José Vieira Couto de Magalhães (1 November 1837 – 14 September 1898) was a Brazilian politician, military officer, writer and folklorist.

Magalhães began his studies at Mariana Seminar. He studied mathematics at the Military Academy of Rio de Janeiro and attended the course in Field Artillery in London. He graduated from in law at São Paulo Law School in 1859.
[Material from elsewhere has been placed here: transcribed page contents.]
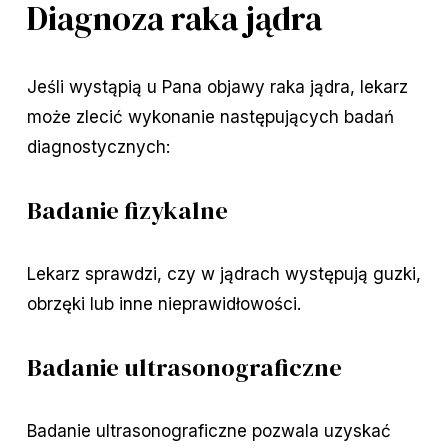
Diagnoza raka jądra
Jeśli wystąpią u Pana objawy raka jądra, lekarz
może zlecić wykonanie następujących badań
diagnostycznych:
Badanie fizykalne
Lekarz sprawdzi, czy w jądrach występują guzki,
obrzęki lub inne nieprawidłowości.
Badanie ultrasonograficzne
Badanie ultrasonograficzne pozwala uzyskać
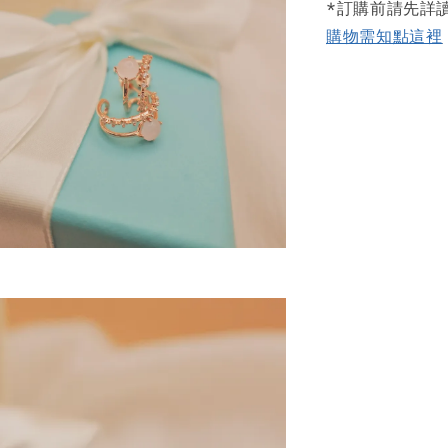
*訂購前請先詳
購物需知點這裡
Couto de Magalhães knew the interior of Brazil and was the initiator of steam navigation in the Brazilian Highlands. He has advised the State and MP for Goiás and Mato Grosso. He was president of the provinces of Goiás (8 January 1863 – 5 April 1864); Pará (29 July 1864 – 8 May 1866); Mato Grosso (2 February 1867 – 13 April 1868) and São Paulo (10 June – 16 November 1889), term during which the republic was proclaimed. Arrested and sent to Rio de Janeiro, Magalhães was released in recognition of his huge culture and actions of society for clearing the Brazilian backlands.

Magalhães spoke French, English, German, Italian, Tupi and numerous indigenous dialects. he was the one who started the folklore studies in Brazil, publishing O Selvagem (The Wild) (1876) and Testes de antropologia (Anthropology testing) (1894), among others.

He founded in 1885 the first astronomical observatory in the state of São Paulo, at his farm in Great Bridge on the River Tietê.

Couto de Magalhães is the patron in the following academies of letters:

- chair 31 of Academia Tocantinense de Letras;
- chair 19 of Academia Matogrossense de Letras;
- chair 11 of Academia Sul-matogrossense de Letras.

The cities of Couto de Magalhães de Minas in Minas Gerais and Couto de Magalhães in Tocantins are named after him.